During this time, the Museum quickly adapted to engage with families and children online. The Museum aggregated and deployed its existing digital play and learning resources and focused on the creation of engaging new content for children and families to use online while confined at home.

A Virtual Museum

Blue box full of craft suppliesHundreds of thousands of users from around the world sought out the Museum’s website to engage with activities such as the Museum’s virtual tour, its Beyond the Chalkboard learning content, its 100 Ways to Play activities, and the regular daily postings of new creative content developed by Museum educators. In addition, the Museum undertook several new related initiatives, including creation of a virtual summer camp called Explore It for Sun Life Corporation employees and their families, the launch of a new Museum Podcast, Big & Little, and a partnership with Penguin Young Readers, to jointly develop an exclusive digital version of their Mad Libs word game.

A Plan for Reopening

In parallel to these efforts, the Museum launched an internal initiative to plan for a safe reopening of the physical Museum. Research was conducted to understand parent and caregiver concerns about safety, social distancing, and their expectations for what processes should be in place to ensure a safe Museum visit.  A comprehensive examination of the Museum’s exhibits was conducted to assess what exhibits could be opened safely, how loose parts could be cleaned and reused, how exhibit components could be cleaned, and what modifications to exhibits would need to take place to open. In addition, the Museum undertook a thorough review of overall cleaning and safety, including procedures to minimize touch points in the ticketing, admissions, and overall visit experience.
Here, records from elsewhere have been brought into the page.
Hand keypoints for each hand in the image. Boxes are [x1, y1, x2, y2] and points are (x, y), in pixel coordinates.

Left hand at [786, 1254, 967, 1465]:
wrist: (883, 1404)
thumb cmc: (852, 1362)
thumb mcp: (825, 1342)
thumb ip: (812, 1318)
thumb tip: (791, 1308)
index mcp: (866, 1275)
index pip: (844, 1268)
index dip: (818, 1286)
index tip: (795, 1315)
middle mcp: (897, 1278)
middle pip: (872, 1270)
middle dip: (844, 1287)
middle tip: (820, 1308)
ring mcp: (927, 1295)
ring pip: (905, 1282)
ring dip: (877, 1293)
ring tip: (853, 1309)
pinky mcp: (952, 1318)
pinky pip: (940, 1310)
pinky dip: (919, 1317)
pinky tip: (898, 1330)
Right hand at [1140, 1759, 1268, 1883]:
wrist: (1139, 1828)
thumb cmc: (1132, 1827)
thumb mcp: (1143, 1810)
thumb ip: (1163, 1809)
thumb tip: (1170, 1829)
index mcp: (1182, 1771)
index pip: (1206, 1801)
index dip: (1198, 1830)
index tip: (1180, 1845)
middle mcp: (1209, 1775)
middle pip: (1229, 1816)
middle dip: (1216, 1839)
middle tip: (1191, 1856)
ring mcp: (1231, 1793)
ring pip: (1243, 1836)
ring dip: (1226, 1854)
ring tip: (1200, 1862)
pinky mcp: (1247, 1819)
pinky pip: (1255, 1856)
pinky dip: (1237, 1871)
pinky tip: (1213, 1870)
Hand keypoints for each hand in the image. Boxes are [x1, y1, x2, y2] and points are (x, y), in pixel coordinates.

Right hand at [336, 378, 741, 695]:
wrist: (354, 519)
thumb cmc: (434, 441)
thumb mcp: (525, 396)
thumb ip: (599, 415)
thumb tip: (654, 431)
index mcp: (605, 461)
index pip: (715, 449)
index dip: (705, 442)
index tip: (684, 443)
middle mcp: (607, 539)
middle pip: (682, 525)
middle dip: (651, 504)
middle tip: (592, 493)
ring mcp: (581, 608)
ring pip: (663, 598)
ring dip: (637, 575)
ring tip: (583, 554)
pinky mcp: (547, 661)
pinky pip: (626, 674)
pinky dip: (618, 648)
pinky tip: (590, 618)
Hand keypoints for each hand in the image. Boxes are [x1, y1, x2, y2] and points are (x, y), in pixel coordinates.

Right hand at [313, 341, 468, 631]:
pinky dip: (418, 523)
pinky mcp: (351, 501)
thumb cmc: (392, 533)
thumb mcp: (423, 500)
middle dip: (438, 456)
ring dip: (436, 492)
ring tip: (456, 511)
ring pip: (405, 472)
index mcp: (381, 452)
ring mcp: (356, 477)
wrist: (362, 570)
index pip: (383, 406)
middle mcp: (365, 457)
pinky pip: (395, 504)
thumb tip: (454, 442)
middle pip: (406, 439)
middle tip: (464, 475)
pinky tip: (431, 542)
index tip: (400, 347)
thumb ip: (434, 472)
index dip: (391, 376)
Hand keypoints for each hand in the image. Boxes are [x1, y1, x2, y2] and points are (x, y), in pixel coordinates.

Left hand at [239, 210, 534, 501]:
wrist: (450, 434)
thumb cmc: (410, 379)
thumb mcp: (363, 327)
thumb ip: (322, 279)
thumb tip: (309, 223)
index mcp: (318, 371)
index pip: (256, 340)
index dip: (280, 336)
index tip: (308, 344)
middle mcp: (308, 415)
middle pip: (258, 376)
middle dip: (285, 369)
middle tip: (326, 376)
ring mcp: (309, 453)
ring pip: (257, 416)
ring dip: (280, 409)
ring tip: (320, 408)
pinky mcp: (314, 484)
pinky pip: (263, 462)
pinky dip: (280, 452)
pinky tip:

During this process of decision making and reinventing Museum operations, the paramount concern and guide was the safety of staff and visitors. With the dedication of multiple teams, working mostly remotely, the Museum successfully reopened in July with limited capacity in keeping with state and city guidelines.

Visitors have returned and given the Museum high marks for safety and the overall experience, with 84 percent saying they were very likely or likely to recommend a visit to the Museum to friends or family members.

A Cultural Shift

The Museum’s culture was confronted with the need to change from a physical destination— tactile, social, personal, and hosting thousands of visitors—to a remote and virtual workplace. This required a rapid technology re-boot, accomplished by our IT team, to enable communications and collaboration. It required staff to go through a period of learning how to be effective and productive working remotely, and how to balance work and personal time, as well as taking steps to stay healthy and care for family members. Job content and priorites changed overnight, from shaping experiences for in-person visitors to creating online content, and from business as usual to the requirement to think outside the box to create value and support children and families. The culture continues to adapt to a “new normal,” but has proven itself to be agile and responsive to change.